After additional examinations it was detected a gross lesion of the abdominal aorta(constriction 60-65%) and both iliac arteries with occlusion on the left and stenosis on the right to 70 %, stenosis of both femoral arteries 60-70%( in a complex this condition is called Leriche syndrome ). It was detected the stenosis of the left internal carotid artery about 70 %, and also occlusion of the initial segment of the left subclavian artery. In the vertebral artery that is branching from the left subclavian artery was detected retrograde blood flow from the brain to the left arm it is so-called “Seizure syndrome“.
(Fig. 1 – A schematic of brachiocephalic artery lesion: stenosis of the right VA 40%, the right ICA 40%, the left ICA 65-70%, occlusion of the first segment of subclavian artery with Seizure syndrome along the left vertebral artery).
Thus, a serious lesion was detected not only in aortoiliac femoral segment, but also in the blood circulation of the brain. Based on the patient`s condition , the Head of the Vascular and Laser Surgery Department Dr. A.S. Badalyan, PhD decided to carry out two interventions on brachiocephalic basin step-by-step. In 23.05.2017 carotid endarterectomy of the left carotid artery was performed with simultaneous carotid -subclavian shunting. The surgery was entirely carried out under the protection of internal shunt at all stages of clamping the vessels to prevent stroke using its own developed tactics.

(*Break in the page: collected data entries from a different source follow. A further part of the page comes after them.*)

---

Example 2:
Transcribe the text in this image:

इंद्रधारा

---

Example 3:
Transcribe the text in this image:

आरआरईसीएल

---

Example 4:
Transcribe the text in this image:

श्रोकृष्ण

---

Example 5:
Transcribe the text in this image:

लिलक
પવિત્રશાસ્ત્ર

( Fig. 2- Brain protection technique. Internal shunt LeMaitre Pruitt-Innahara is installed. The proximal end at the beginning of the procedure was placed below the prosthetic anastomosis. After the procedure of carotid -subclavian shunting it was moved higher with the restoration of blood flow through the subclavian artery).
After 2 weeks the second surgery step was performed: Aorto-femoral bifurcation shunting.

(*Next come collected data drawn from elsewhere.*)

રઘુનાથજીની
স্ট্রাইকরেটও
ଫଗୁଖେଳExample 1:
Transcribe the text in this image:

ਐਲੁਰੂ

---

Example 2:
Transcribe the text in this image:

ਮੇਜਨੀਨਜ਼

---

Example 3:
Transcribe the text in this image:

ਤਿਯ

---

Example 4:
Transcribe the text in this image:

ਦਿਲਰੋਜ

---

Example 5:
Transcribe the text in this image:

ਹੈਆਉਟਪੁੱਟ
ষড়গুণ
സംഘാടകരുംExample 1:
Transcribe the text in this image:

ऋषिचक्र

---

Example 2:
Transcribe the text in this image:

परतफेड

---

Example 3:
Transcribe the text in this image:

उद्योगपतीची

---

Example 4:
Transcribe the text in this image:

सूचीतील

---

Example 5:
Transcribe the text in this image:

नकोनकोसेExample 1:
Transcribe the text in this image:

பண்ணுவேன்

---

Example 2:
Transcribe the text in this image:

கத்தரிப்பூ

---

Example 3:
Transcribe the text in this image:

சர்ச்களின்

Photo 3 Surgical field at the beginning of intervention. Involved vessels are separated and taken on the holders.
Photo 4 The internal shunt before insertion into the artery, is shown in the projection of the artery-a proximal balloon will be located below anastomosis
Photo 5 The carotid artery is dissected, the internal shunt is placed, and the region is prepared for carotid- subclavian shunting.
Photo 6 The final view of wound
Then in 14.06.2017 the second step of the surgery was performed: Aorto-femoral bifurcation shunting.

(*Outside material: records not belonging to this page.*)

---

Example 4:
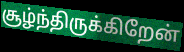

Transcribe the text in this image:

சூழ்ந்திருக்கிறேன்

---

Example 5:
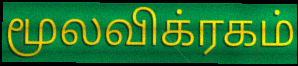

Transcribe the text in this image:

மூலவிக்ரகம்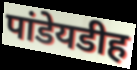
पांडेयडीह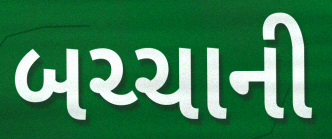
બચ્ચાનીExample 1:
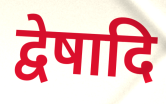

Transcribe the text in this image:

द्वेषादि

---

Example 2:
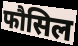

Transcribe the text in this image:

फौसिल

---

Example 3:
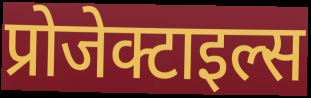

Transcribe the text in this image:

प्रोजेक्टाइल्स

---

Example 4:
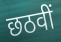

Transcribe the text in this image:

छठवीं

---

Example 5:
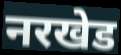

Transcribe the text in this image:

नरखेडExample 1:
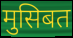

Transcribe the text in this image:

मुसिबत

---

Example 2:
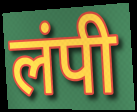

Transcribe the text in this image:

लंपी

Photo 7 Aortic (upper) end of aorto-femoral prosthesis
Photo 8,9 Femoral (inferior)ends of aorto-femoral prosthesis.
Both interventions passed without serious complications , an examination performed after the procedure confirmed a full hemodynamic result. The difference in arterial pressure on the hands after the surgery is acceptable (5-10 mm Hg), the patient is able to walk more than 500 meters.